Anders als Täter, die im Wahn handeln, habe der Angeklagte seine Tat minutiös geplant und sei in der Lage gewesen, mit dem Anschlag auf einen ihm günstig scheinenden Anlass zu warten. Dazu seien Täter, die im Wahn handeln, nicht in der Lage. Einsicht oder gar Bedauern habe der Angeklagte nicht gezeigt, sagte der Psychiater, der Balliet während seiner Untersuchungshaft insgesamt etwa zwölf Stunden gesprochen hatte.
Der Sachverständige schilderte B. als wortkargen Einzelgänger, der kaum gewöhnlichen Kontakt zu anderen Menschen habe. Er habe Schwierigkeiten, sich in sein soziales Umfeld einzugliedern.
In seinem Weltbild hätten sich "ausländerfeindliche Überzeugungen und paranoide Verschwörungstheorien mit Antisemitismus verbunden", sagte der Gutachter. Wann das geschehen sei, sei offen. "Er hat den Stoff, aus dem sich dieses Weltbild speist, offenbar durchgehend durch Internetaktivitäten zusammengetragen." Dort habe er auch Gleichgesinnte gefunden.

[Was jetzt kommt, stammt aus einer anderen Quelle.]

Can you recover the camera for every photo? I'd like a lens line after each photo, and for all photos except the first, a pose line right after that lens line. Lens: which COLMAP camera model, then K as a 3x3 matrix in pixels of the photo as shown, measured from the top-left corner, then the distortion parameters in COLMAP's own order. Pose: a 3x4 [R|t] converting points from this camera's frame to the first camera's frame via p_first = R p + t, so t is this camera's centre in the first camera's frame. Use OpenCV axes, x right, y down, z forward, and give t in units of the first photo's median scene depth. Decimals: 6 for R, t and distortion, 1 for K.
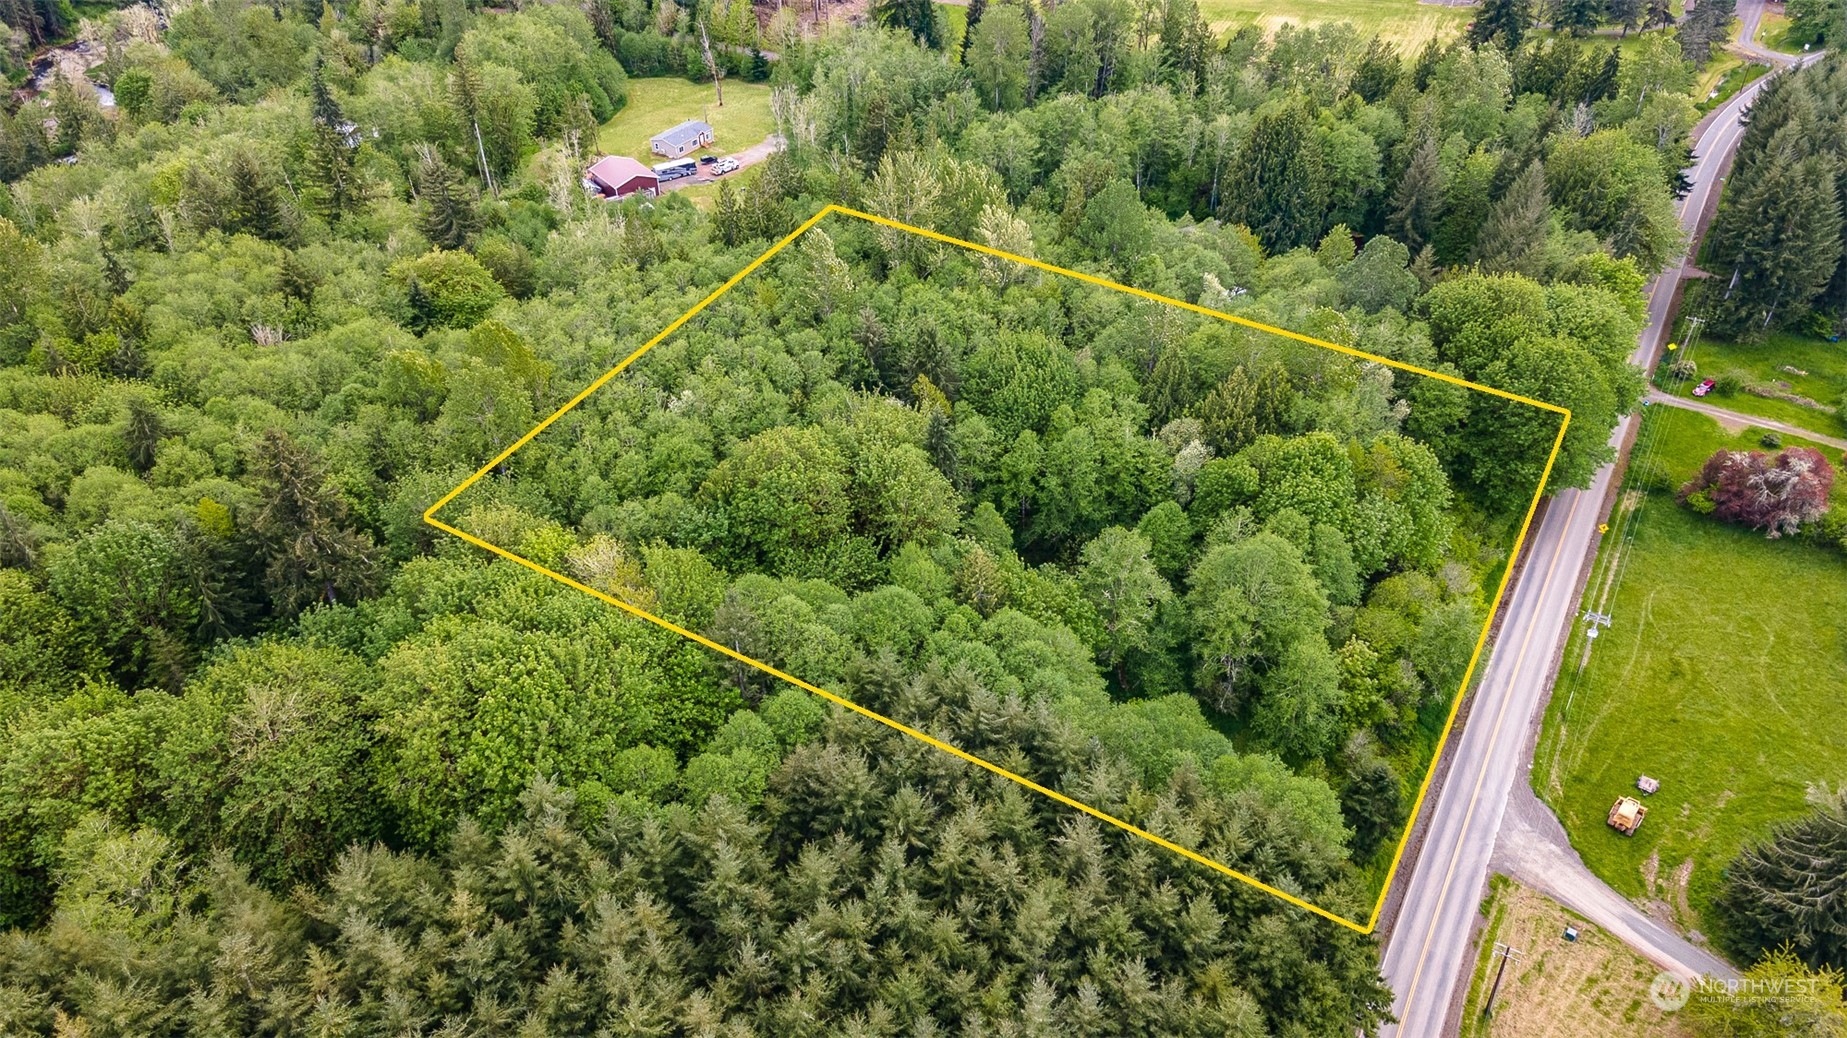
lens RADIAL K [[1358.2, 0, 927.6], [0, 1358.2, 555.3], [0, 0, 1]] dist [0.254756, -0.222074]
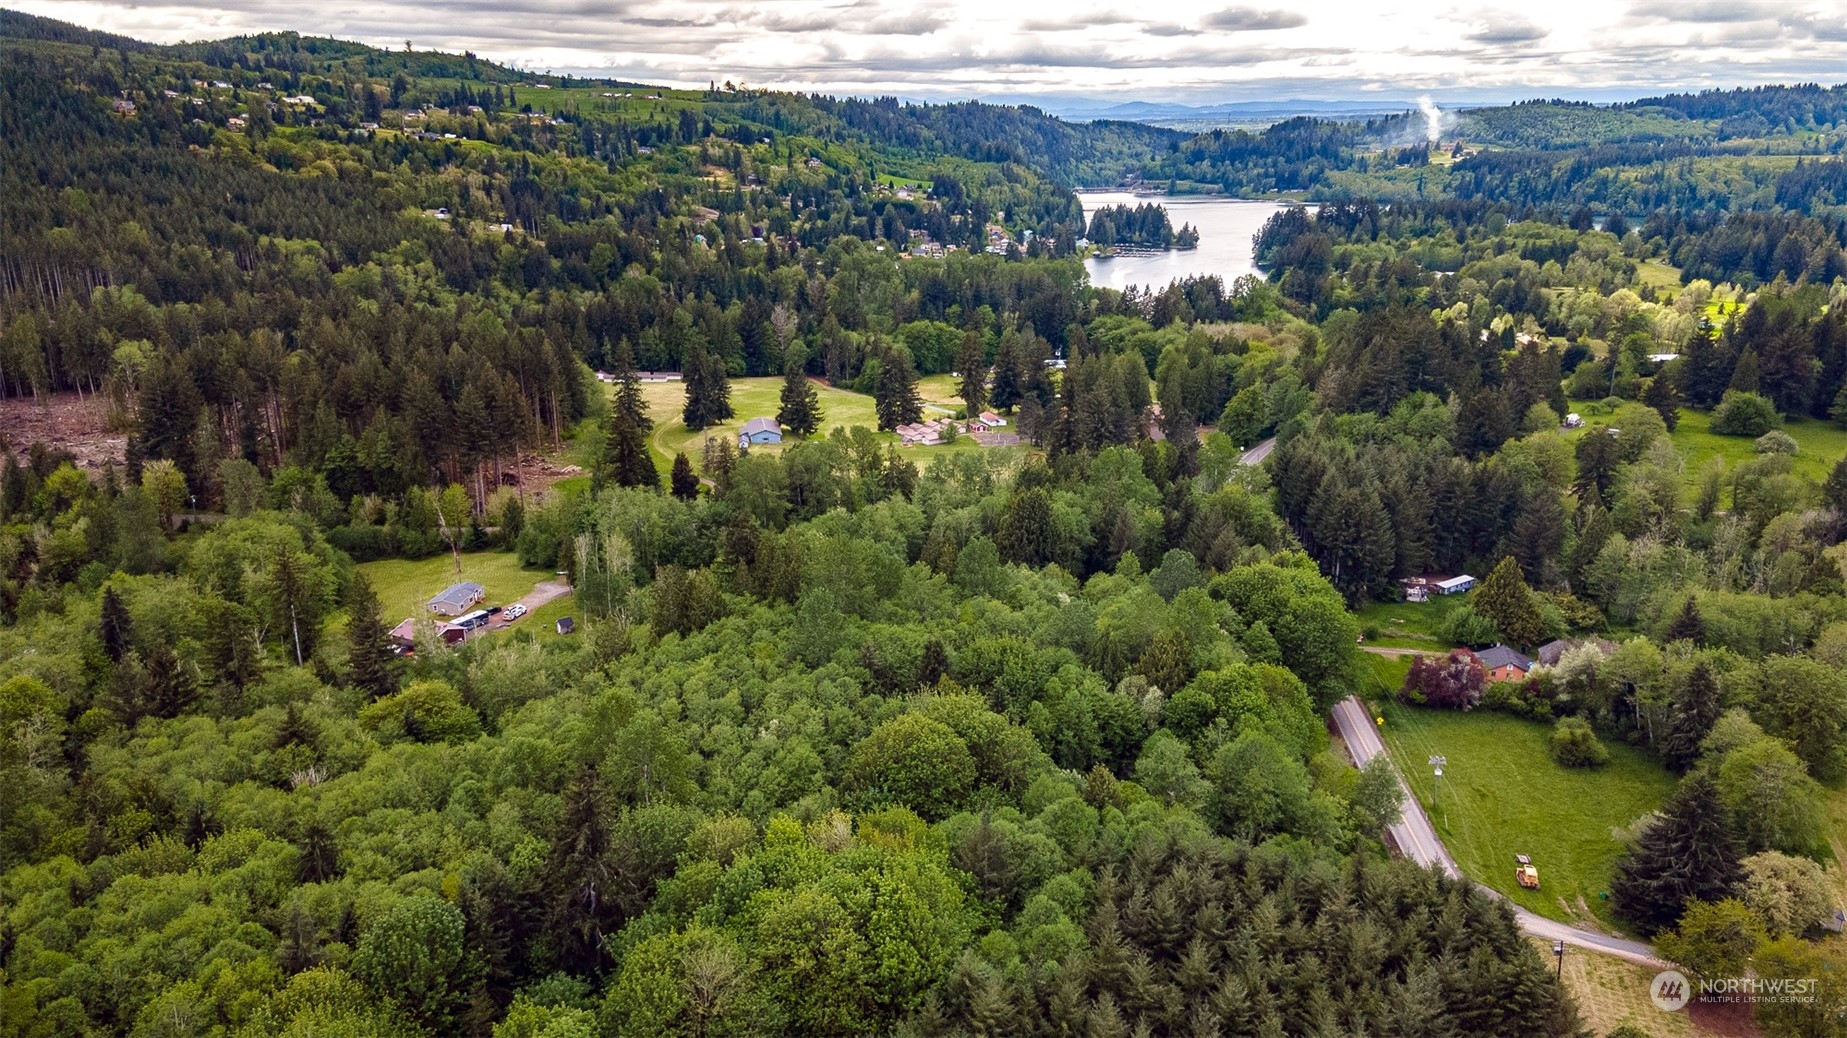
lens RADIAL K [[1358.2, 0, 927.6], [0, 1358.2, 555.3], [0, 0, 1]] dist [0.254756, -0.222074]
pose [[0.908833, -0.126380, 0.397556, -0.463552], [0.249930, 0.927990, -0.276351, 0.099752], [-0.334003, 0.350519, 0.874974, -0.124941]]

Es sei mit einer überwiegenden Wahrscheinlichkeit davon auszugehen, dass der Mann vergleichbare Taten wieder verüben würde, falls es ihm möglich wäre. Auf dieser Grundlage könnte das Gericht im Falle eines Schuldspruchs eine Sicherheitsverwahrung nach der Freiheitsstrafe verhängen.
"Misstrauische, selbstbezogene und unsichere Person"
Eine Psychologin beschrieb den Angeklagten zuvor vor Gericht als durchschnittlich intelligent. Sie attestierte Balliet Züge von Narzissmus. Er bewerte seine eigenen Grundsätze, nach denen er sein Leben gestalte, als hoch und fühle sich darin anderen überlegen.
Zugleich zeichnete der Angeklagte in mehreren Tests von sich das Bild einer "misstrauischen, selbstbezogenen und unsicheren Person". Er sei zudem verschlossen und introvertiert, sagte die Expertin.
Das Verfahren um den Anschlag auf die Synagoge von Halle läuft seit Juli. Am 9. Oktober 2019 hatte ein schwer bewaffneter Mann versucht, die Synagoge von Halle zu stürmen, um dort am höchsten jüdischen Feiertag Jom Kippur ein Massaker anzurichten. Nachdem er nicht in das Gotteshaus gelangt war, erschoss er eine 40 Jahre alte Passantin und kurz darauf einen 20-Jährigen in einem Dönerimbiss.
Der 28-jährige Stephan Balliet hat die Taten gestanden und mit antisemitischen, rassistischen Verschwörungstheorien begründet. Der Prozess läuft vor dem Oberlandesgericht Naumburg, findet aus Platzgründen aber in Magdeburg statt.